此模板支持流水线中多个位置的用户定义的函数 (UDF)，如下所述。如需了解详情，请参阅为 Dataflow 模板创建用户定义的函数。

索引函数

返回文档所属的索引。

模板参数：

javaScriptIndexFnGcsPath：JavaScript 文件的 Cloud Storage URI。
javaScriptIndexFnName：JavaScript 函数的名称。

函数规范：

输入：Elasticsearch 文档，序列化为 JSON 字符串。
输出：文档的 _index 元数据字段的值。

文档 ID 函数

返回文档 ID。

模板参数：

javaScriptIdFnGcsPath：JavaScript 文件的 Cloud Storage URI。
javaScriptIdFnName：JavaScript 函数的名称。

函数规范：

输入：Elasticsearch 文档，序列化为 JSON 字符串。
输出：文档的 _id 元数据字段的值。

文档删除函数

指定是否删除文档。如需使用此函数，请将批量插入模式设置为 INDEX 并提供文档 ID 函数。

模板参数：

javaScriptIsDeleteFnGcsPath：JavaScript 文件的 Cloud Storage URI。
javaScriptIsDeleteFnName：JavaScript 函数的名称。

函数规范：

输入：Elasticsearch 文档，序列化为 JSON 字符串。
输出：返回字符串 "true" 可删除文档，返回 "false" 可更新/插入文档。

映射类型函数

返回文档的映射类型。

模板参数：

javaScriptTypeFnGcsPath：JavaScript 文件的 Cloud Storage URI。
javaScriptTypeFnName：JavaScript 函数的名称。

函数规范：

输入：Elasticsearch 文档，序列化为 JSON 字符串。
输出：文档的 _type 元数据字段的值。

运行模板

控制台

转到 Dataflow 基于模板创建作业页面。

转到“基于模板创建作业”

在作业名称字段中，输入唯一的作业名称。
可选：对于区域性端点，从下拉菜单中选择一个值。
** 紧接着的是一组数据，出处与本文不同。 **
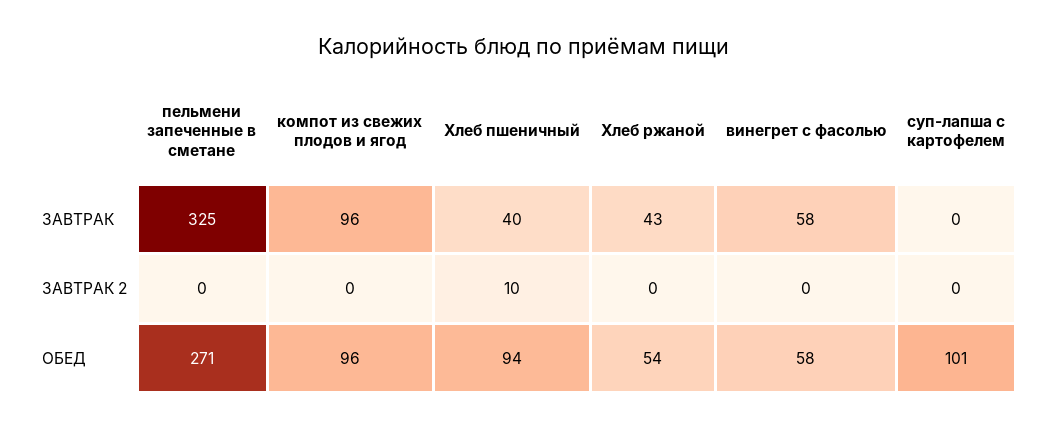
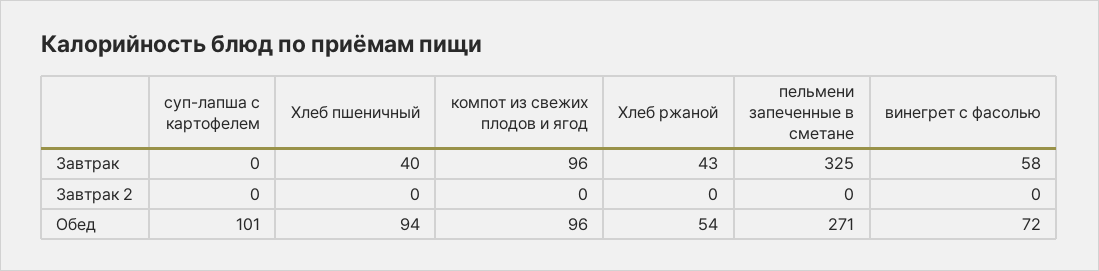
Хлеб пшеничный, ЗАВТРАК 2: 10 -> 0
винегрет с фасолью, ОБЕД: 58 -> 72

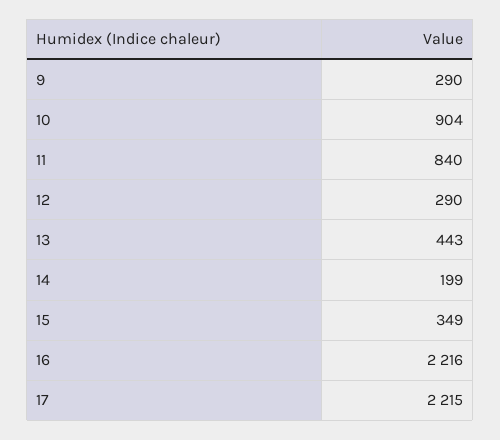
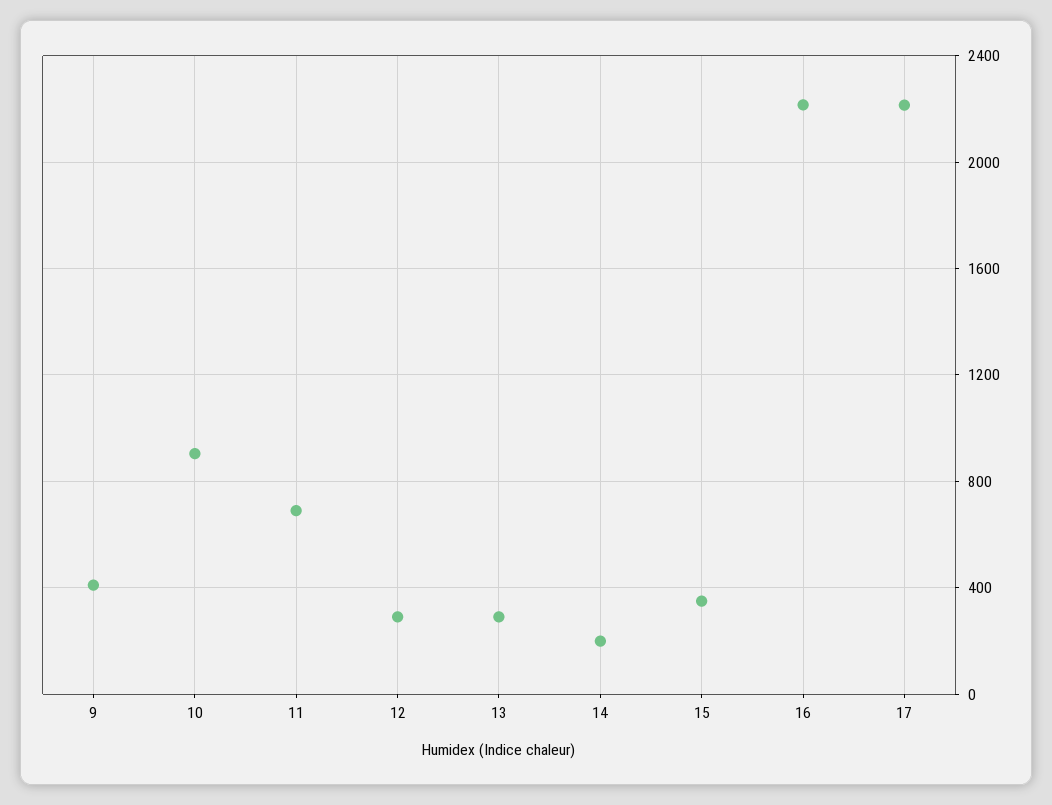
9: 290 -> 400
11: 840 -> 700
13: 443 -> 300

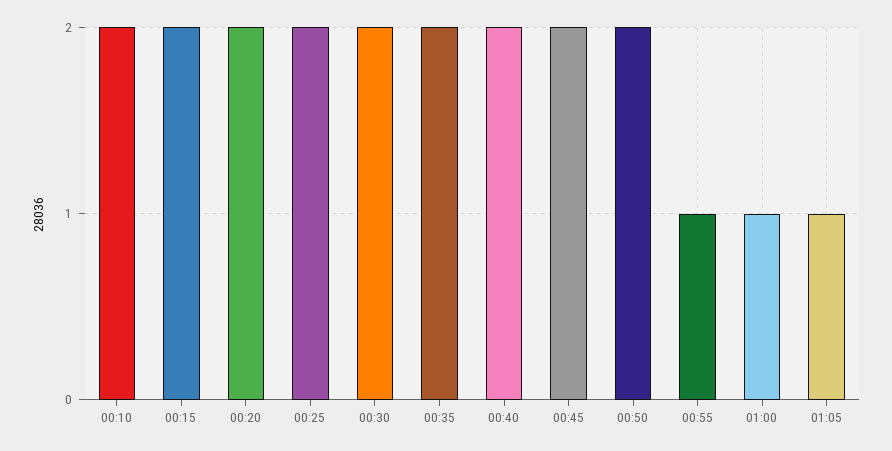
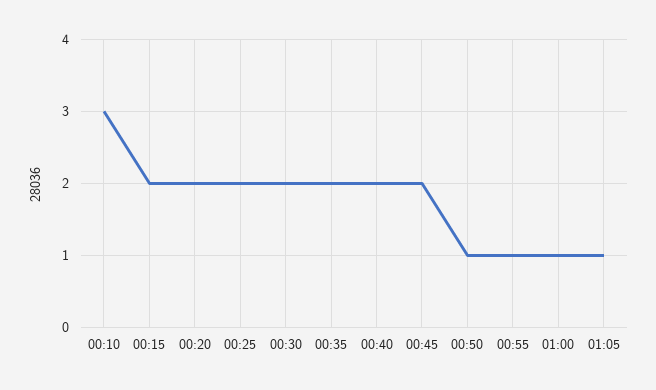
00:10: 2 -> 3
00:50: 2 -> 1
默认区域为 us-central1。
如需查看可以在其中运行 Dataflow 作业的区域列表，请参阅 Dataflow 位置。
从 Dataflow 模板下拉菜单中，选择 the BigQuery to Elasticsearch template。
在提供的参数字段中，输入您的参数值。
点击运行作业。

gcloud

在 shell 或终端中，运行模板：

gcloud dataflow flex-template run JOB_NAME \
    --project=PROJECT_ID \
    --region=REGION_NAME \
    --template-file-gcs-location=gs://dataflow-templates-REGION_NAME/VERSION/flex/BigQuery_to_Elasticsearch \
    --parameters \
inputTableSpec=INPUT_TABLE_SPEC,\
connectionUrl=CONNECTION_URL,\
apiKey=APIKEY,\
index=INDEX

替换以下内容：

PROJECT_ID：您要在其中运行 Dataflow 作业的 Google Cloud 项目 ID
JOB_NAME：您选择的唯一性作业名称
REGION_NAME：要在其中部署 Dataflow 作业的区域，例如 us-central1
VERSION：您要使用的模板的版本
您可使用以下值：
- latest，以使用模板的最新版本，该模板在存储桶的未标示日期的父文件夹 (gs://dataflow-templates-REGION_NAME/latest/) 中可用
- 版本名称（如 2023-09-12-00_RC00），以使用模板的特定版本，该版本嵌套在存储桶的相应日期父文件夹 (gs://dataflow-templates-REGION_NAME/) 中
注意：最新版模板可能会随着重大更改而更新。为了防止这些重大更改影响您的生产工作流程，生产环境应使用有最近标示日期的父文件夹中保存的模板。
INPUT_TABLE_SPEC：您的 BigQuery 表名称。
CONNECTION_URL：您的 Elasticsearch 网址。
APIKEY：用于身份验证的 base64 编码 API 密钥。
INDEX：您的 Elasticsearch 索引。

API

如需使用 REST API 来运行模板，请发送 HTTP POST 请求。如需详细了解 API 及其授权范围，请参阅 projects.templates.launch。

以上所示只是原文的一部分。